#### [What to produce]
Reproduce every line of the listing below word for word, with no changes.

#### [Supplied records]
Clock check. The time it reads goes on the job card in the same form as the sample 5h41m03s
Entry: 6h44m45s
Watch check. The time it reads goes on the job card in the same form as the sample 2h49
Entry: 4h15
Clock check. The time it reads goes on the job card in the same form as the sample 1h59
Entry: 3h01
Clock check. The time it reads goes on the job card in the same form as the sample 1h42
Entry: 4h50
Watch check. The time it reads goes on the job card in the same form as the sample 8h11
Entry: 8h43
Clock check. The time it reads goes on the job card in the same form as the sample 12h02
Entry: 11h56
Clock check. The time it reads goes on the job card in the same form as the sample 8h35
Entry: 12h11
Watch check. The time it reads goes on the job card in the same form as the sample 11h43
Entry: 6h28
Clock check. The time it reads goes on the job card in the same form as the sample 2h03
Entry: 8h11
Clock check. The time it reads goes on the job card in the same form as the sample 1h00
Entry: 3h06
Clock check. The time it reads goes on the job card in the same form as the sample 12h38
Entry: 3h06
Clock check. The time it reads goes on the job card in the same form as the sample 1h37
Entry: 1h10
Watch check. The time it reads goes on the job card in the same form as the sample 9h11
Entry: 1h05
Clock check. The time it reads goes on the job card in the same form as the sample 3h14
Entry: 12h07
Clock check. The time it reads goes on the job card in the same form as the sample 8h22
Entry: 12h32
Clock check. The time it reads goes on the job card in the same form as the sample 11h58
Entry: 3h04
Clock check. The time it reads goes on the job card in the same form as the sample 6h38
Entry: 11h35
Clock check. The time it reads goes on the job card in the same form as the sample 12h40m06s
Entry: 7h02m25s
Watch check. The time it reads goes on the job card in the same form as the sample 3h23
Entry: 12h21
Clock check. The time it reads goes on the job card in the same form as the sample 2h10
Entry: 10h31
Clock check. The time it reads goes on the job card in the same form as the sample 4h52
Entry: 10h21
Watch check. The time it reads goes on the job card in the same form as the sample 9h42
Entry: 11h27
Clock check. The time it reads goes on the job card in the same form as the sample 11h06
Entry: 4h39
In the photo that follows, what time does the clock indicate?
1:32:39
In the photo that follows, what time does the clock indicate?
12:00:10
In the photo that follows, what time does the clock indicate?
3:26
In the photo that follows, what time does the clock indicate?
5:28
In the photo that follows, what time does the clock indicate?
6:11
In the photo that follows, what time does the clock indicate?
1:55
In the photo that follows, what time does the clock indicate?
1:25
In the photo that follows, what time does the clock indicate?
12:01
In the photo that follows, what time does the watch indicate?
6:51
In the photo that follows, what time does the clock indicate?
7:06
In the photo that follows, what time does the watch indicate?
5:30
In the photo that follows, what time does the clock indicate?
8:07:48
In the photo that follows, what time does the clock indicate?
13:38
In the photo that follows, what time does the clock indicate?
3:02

#### [Expected answer]
Clock check. The time it reads goes on the job card in the same form as the sample 5h41m03s
Entry: 6h44m45s
Watch check. The time it reads goes on the job card in the same form as the sample 2h49
Entry: 4h15
Clock check. The time it reads goes on the job card in the same form as the sample 1h59
Entry: 3h01
Clock check. The time it reads goes on the job card in the same form as the sample 1h42
Entry: 4h50
Watch check. The time it reads goes on the job card in the same form as the sample 8h11
Entry: 8h43
Clock check. The time it reads goes on the job card in the same form as the sample 12h02
Entry: 11h56
Clock check. The time it reads goes on the job card in the same form as the sample 8h35
Entry: 12h11
Watch check. The time it reads goes on the job card in the same form as the sample 11h43
Entry: 6h28
Clock check. The time it reads goes on the job card in the same form as the sample 2h03
Entry: 8h11
Clock check. The time it reads goes on the job card in the same form as the sample 1h00
Entry: 3h06
Clock check. The time it reads goes on the job card in the same form as the sample 12h38
Entry: 3h06
Clock check. The time it reads goes on the job card in the same form as the sample 1h37
Entry: 1h10
Watch check. The time it reads goes on the job card in the same form as the sample 9h11
Entry: 1h05
Clock check. The time it reads goes on the job card in the same form as the sample 3h14
Entry: 12h07
Clock check. The time it reads goes on the job card in the same form as the sample 8h22
Entry: 12h32
Clock check. The time it reads goes on the job card in the same form as the sample 11h58
Entry: 3h04
Clock check. The time it reads goes on the job card in the same form as the sample 6h38
Entry: 11h35
Clock check. The time it reads goes on the job card in the same form as the sample 12h40m06s
Entry: 7h02m25s
Watch check. The time it reads goes on the job card in the same form as the sample 3h23
Entry: 12h21
Clock check. The time it reads goes on the job card in the same form as the sample 2h10
Entry: 10h31
Clock check. The time it reads goes on the job card in the same form as the sample 4h52
Entry: 10h21
Watch check. The time it reads goes on the job card in the same form as the sample 9h42
Entry: 11h27
Clock check. The time it reads goes on the job card in the same form as the sample 11h06
Entry: 4h39
In the photo that follows, what time does the clock indicate?
1:32:39
In the photo that follows, what time does the clock indicate?
12:00:10
In the photo that follows, what time does the clock indicate?
3:26
In the photo that follows, what time does the clock indicate?
5:28
In the photo that follows, what time does the clock indicate?
6:11
In the photo that follows, what time does the clock indicate?
1:55
In the photo that follows, what time does the clock indicate?
1:25
In the photo that follows, what time does the clock indicate?
12:01
In the photo that follows, what time does the watch indicate?
6:51
In the photo that follows, what time does the clock indicate?
7:06
In the photo that follows, what time does the watch indicate?
5:30
In the photo that follows, what time does the clock indicate?
8:07:48
In the photo that follows, what time does the clock indicate?
13:38
In the photo that follows, what time does the clock indicate?
3:02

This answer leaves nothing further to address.